A thrill of consternation ran through the
audience. One woman stood up tremblingly and said, “The bastard! He has been
saying ‘I love you’ to me every day for the last 20 years and I believed him!”

Another stood up and said with great
anxiety, “All these years I could not get my live-in boyfriend to say ‘I love
you’ to me. I would be the one to say the three words first, and he would say
‘So do I. Then last night, he did it! He said ‘I love you’ all on his own. You
mean I have now to tell him to stop saying it?”

“Tell him,” said Dora magisterially, “never
to say that dirty four-letter word of enslavement again.”
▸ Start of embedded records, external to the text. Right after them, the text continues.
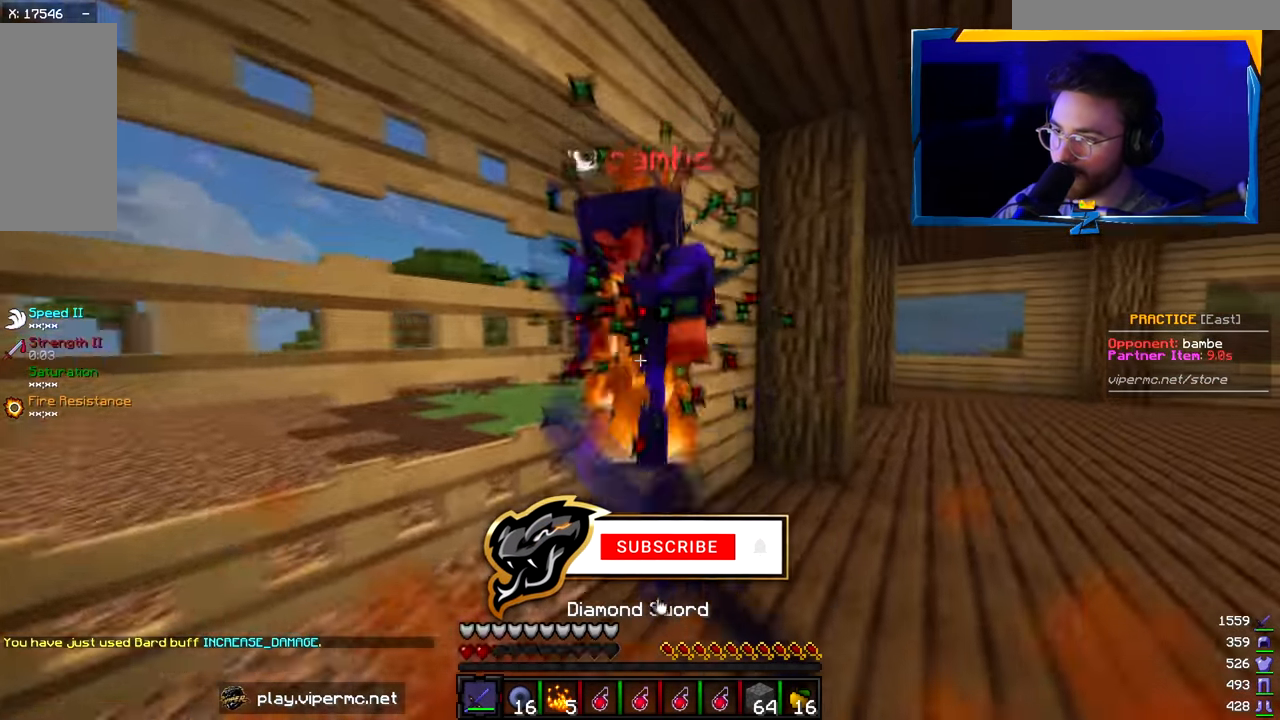
{"keys": ["w"], "mouse": [], "events": [[17, "d", "down"], [34, "w", "up"], [117, "d", "up"], [150, "mouse_left", "up"], [217, "mouse_right", "down"], [484, "mouse_right", "up"], [500, "w", "down"]]}
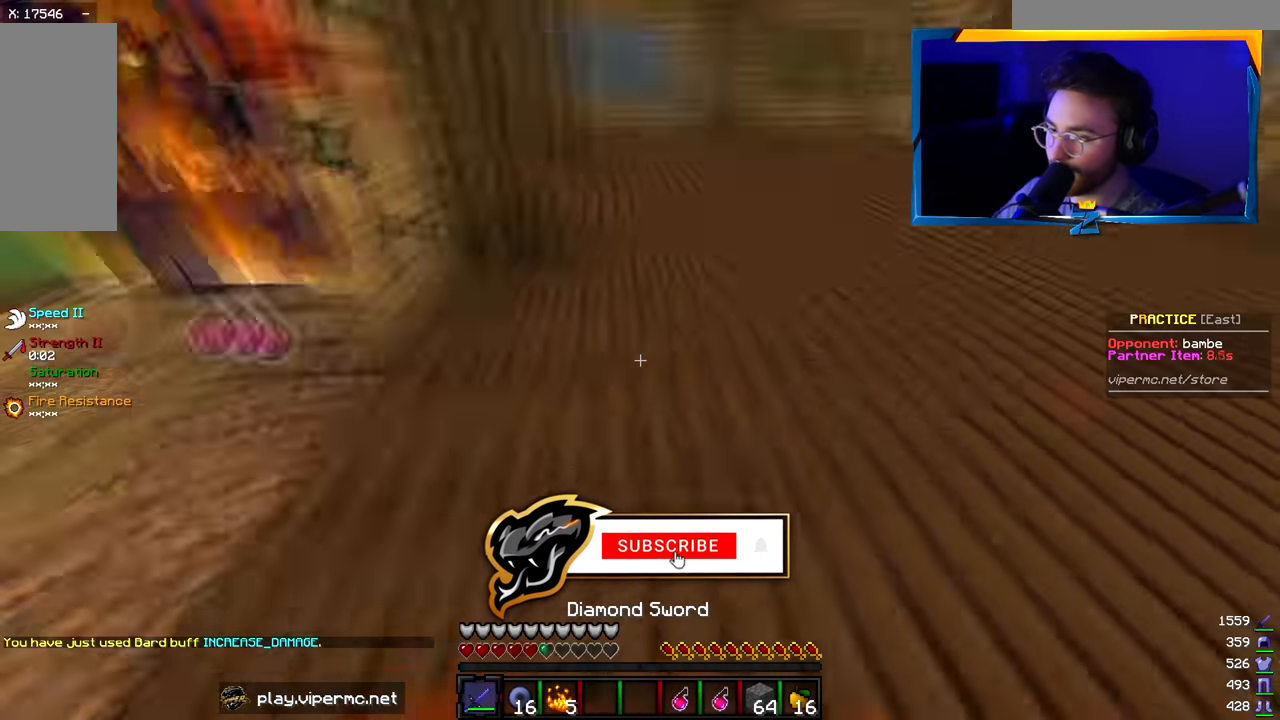
{"keys": ["d", "w"], "mouse": ["left"], "events": [[50, "mouse_left", "down"], [267, "a", "down"], [467, "a", "up"], [484, "d", "down"]]}
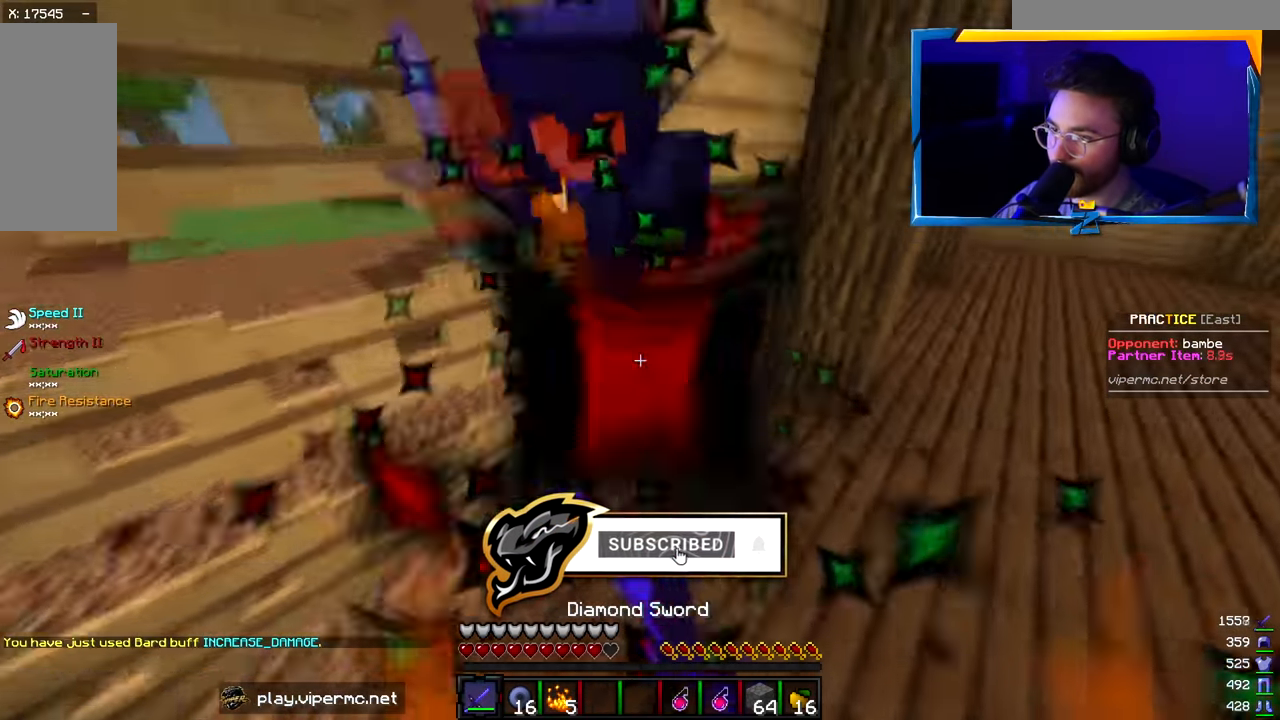
{"keys": ["d", "w"], "mouse": ["left"], "events": [[34, "w", "up"], [167, "w", "down"], [184, "a", "down"], [234, "d", "up"], [417, "a", "up"], [467, "d", "down"]]}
“What happens to our thousands of songs and
poems and Valentine Day cards? Are we to empty them of their words of love?”
quavered a woman who was clearly a romantic at heart.

“Put them to the bonfire,” said Dora
sternly. “Put an end to love. Put an end to our enslavement, sisters!”

And that was Dora’s final undoing, for the
women were not ready to relinquish love. Her new theory drove a cruel wedge
into the sisterhood which thereafter splintered in confusion and resentment and
broke away, forming their own A.D.W. or ‘Against Dora Warren’ groups. One of
them, led by the woman who had been distressed by the prospect of never hearing
her live-in boyfriend say ‘I love you’ again, spitefully arranged for another
interview with Josie Warren who once again denounced her mother.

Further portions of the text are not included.